Render to vertex array isn't really displacement mapping in the same sense. You render to a floating point texture, then you do a glReadPixels() into VAR buffer from which you can then render. This is more of a hack than a hardware feature and doesn't support any on the fly LOD selection.
 
I don't think render to vertex array is how the NV30 will officially support DM. It's merely another feature NVidia added, which is the ability to treat a render target as a vertex buffer.

In this sense, it's not really DM, but geometry creation/destruction from within a pixel shader. A poor man's programmable tesselation.
 
Gkar1, by my logic, Ati deserves major recognition, however it would be illogical if technology which is developed at a later date or for longer time is not an improvement. If it is not a significant improvement, at least with respect to Nvidia's goals (which I'm pretty sure are to surpass Ati in the performance and features arena), then it is lagging the pace of Ati and the advancement of the vpu. That is what I meant.
 
DemoCoder said:
I don't think render to vertex array is how the NV30 will officially support DM. It's merely another feature NVidia added, which is the ability to treat a render target as a vertex buffer.

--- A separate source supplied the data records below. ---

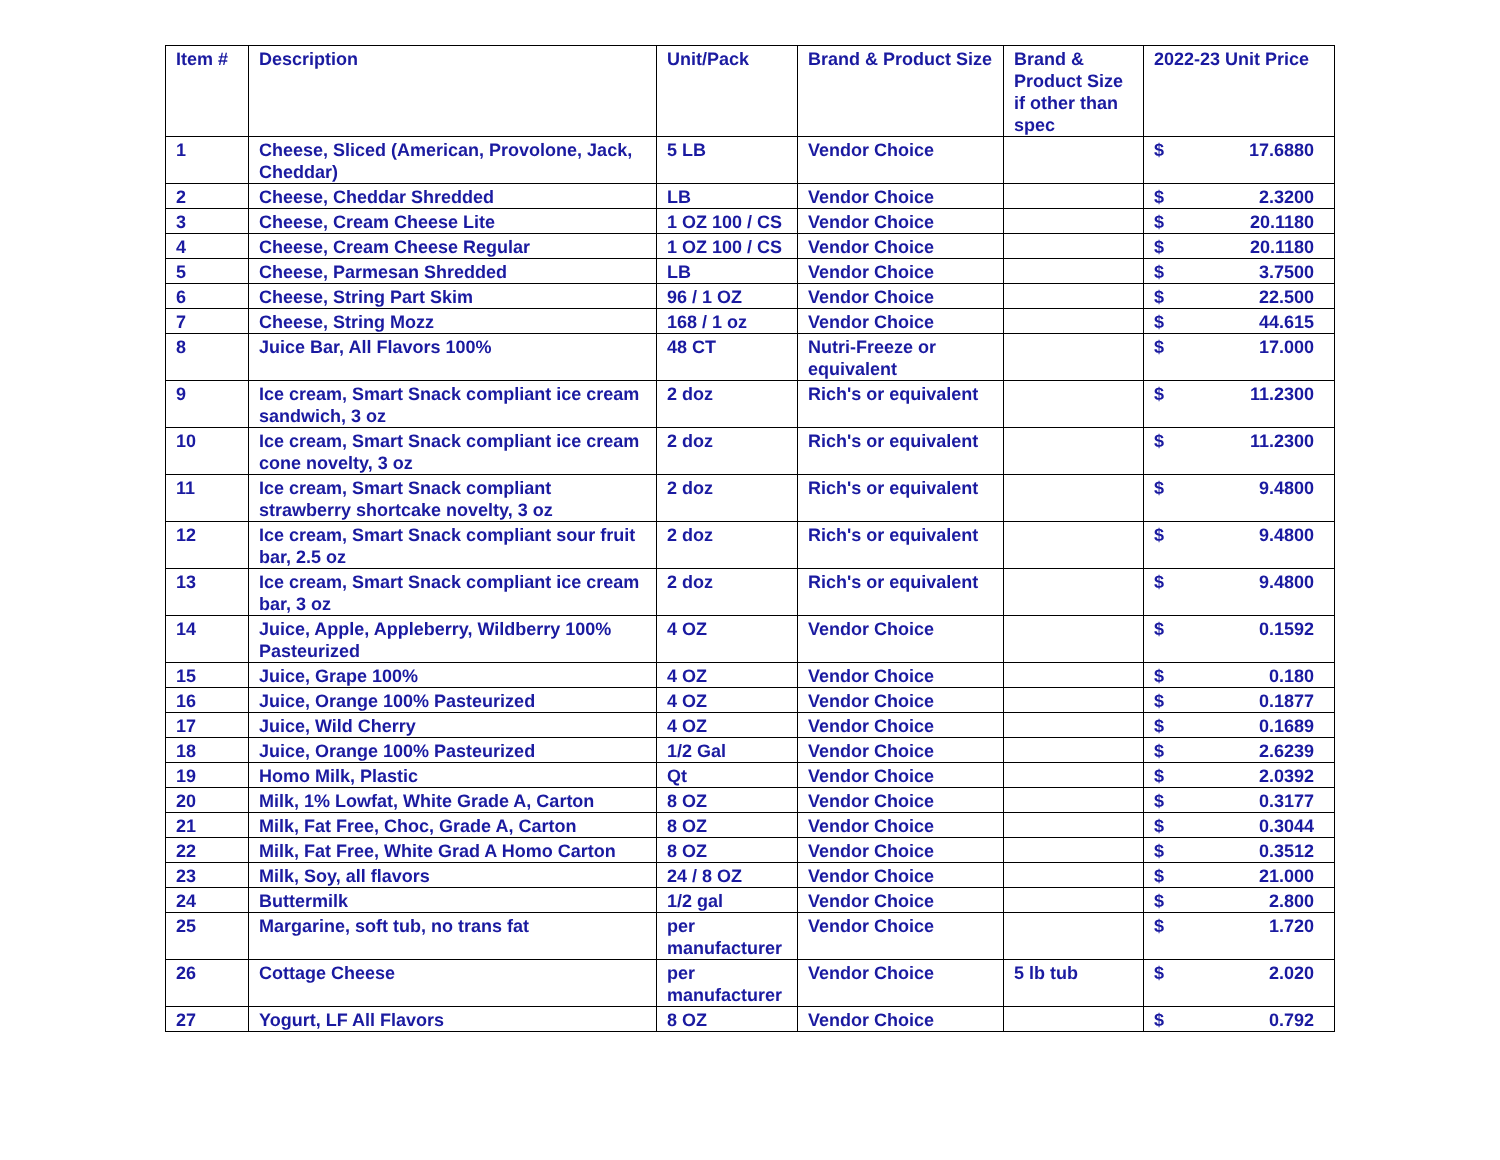| Item # | Description | Unit/Pack | Brand & Product Size | Brand & Product Size if other than spec | 2022-23 Unit Price | |
| --- | --- | --- | --- | --- | --- | --- |
| 1 | Cheese, Sliced (American, Provolone, Jack, Cheddar) | 5 LB | Vendor Choice | | $ | 17.6880 |
| 2 | Cheese, Cheddar Shredded | LB | Vendor Choice | | $ | 2.3200 |
| 3 | Cheese, Cream Cheese Lite | 1 OZ 100 / CS | Vendor Choice | | $ | 20.1180 |
| 4 | Cheese, Cream Cheese Regular | 1 OZ 100 / CS | Vendor Choice | | $ | 20.1180 |
| 5 | Cheese, Parmesan Shredded | LB | Vendor Choice | | $ | 3.7500 |
| 6 | Cheese, String Part Skim | 96 / 1 OZ | Vendor Choice | | $ | 22.500 |
| 7 | Cheese, String Mozz | 168 / 1 oz | Vendor Choice | | $ | 44.615 |
| 8 | Juice Bar, All Flavors 100% | 48 CT | Nutri-Freeze or equivalent | | $ | 17.000 |
| 9 | Ice cream, Smart Snack compliant ice cream sandwich, 3 oz | 2 doz | Rich's or equivalent | | $ | 11.2300 |
| 10 | Ice cream, Smart Snack compliant ice cream cone novelty, 3 oz | 2 doz | Rich's or equivalent | | $ | 11.2300 |
| 11 | Ice cream, Smart Snack compliant strawberry shortcake novelty, 3 oz | 2 doz | Rich's or equivalent | | $ | 9.4800 |
| 12 | Ice cream, Smart Snack compliant sour fruit bar, 2.5 oz | 2 doz | Rich's or equivalent | | $ | 9.4800 |
| 13 | Ice cream, Smart Snack compliant ice cream bar, 3 oz | 2 doz | Rich's or equivalent | | $ | 9.4800 |
| 14 | Juice, Apple, Appleberry, Wildberry 100% Pasteurized | 4 OZ | Vendor Choice | | $ | 0.1592 |
| 15 | Juice, Grape 100% | 4 OZ | Vendor Choice | | $ | 0.180 |
| 16 | Juice, Orange 100% Pasteurized | 4 OZ | Vendor Choice | | $ | 0.1877 |
| 17 | Juice, Wild Cherry | 4 OZ | Vendor Choice | | $ | 0.1689 |
| 18 | Juice, Orange 100% Pasteurized | 1/2 Gal | Vendor Choice | | $ | 2.6239 |
| 19 | Homo Milk, Plastic | Qt | Vendor Choice | | $ | 2.0392 |
| 20 | Milk, 1% Lowfat, White Grade A, Carton | 8 OZ | Vendor Choice | | $ | 0.3177 |
| 21 | Milk, Fat Free, Choc, Grade A, Carton | 8 OZ | Vendor Choice | | $ | 0.3044 |
| 22 | Milk, Fat Free, White Grad A Homo Carton | 8 OZ | Vendor Choice | | $ | 0.3512 |
| 23 | Milk, Soy, all flavors | 24 / 8 OZ | Vendor Choice | | $ | 21.000 |
| 24 | Buttermilk | 1/2 gal | Vendor Choice | | $ | 2.800 |
| 25 | Margarine, soft tub, no trans fat | per manufacturer | Vendor Choice | | $ | 1.720 |
| 26 | Cottage Cheese | per manufacturer | Vendor Choice | 5 lb tub | $ | 2.020 |
| 27 | Yogurt, LF All Flavors | 8 OZ | Vendor Choice | | $ | 0.792 |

In this sense, it's not really DM, but geometry creation/destruction from within a pixel shader. A poor man's programmable tesselation.

You can't treat the render target as a vertex buffer, you'll need to call glReadPixels to copy the pixels to vertex buffer.

The most important question is though, does NV30 support displacement mapping in the Matrox sense (or however I should word it) at all? At least it doesn't look so when reading this topic at opengl.org, especially read mcraighead's comment (he's a driver writer at nVidia).

Oh yeah. On the topic of displacement mapping, there is at least one way to accomplish this. Probably more ways exist that I haven't thought of.
It will sound slow at first; bear with me.

Render into a float buffer surface, using whatever sort of cool fragment program computation you want to displace your vertices. Your "color" output in RGB is just your vertices' XYZ position.

Use ReadPixels. Then, point your vertex array pointers at your "pixel" data you just read back, and blast it back into the HW as vertices.

Slow because of ReadPixels? Not really, at least if you use the (new) NV_pixel_data_range extension. Use wglAllocateMemoryNV to get some video memory. ReadPixels into that video memory using what is known as a "read PDR", and then use VAR to draw the vertices. No bus traffic required.

Your indices can just be constants that represent your surface topology.

- Matt
 
So it seems there is a possibility that NV30 might achieve displacement mapping even though it might not have any hardware support for it.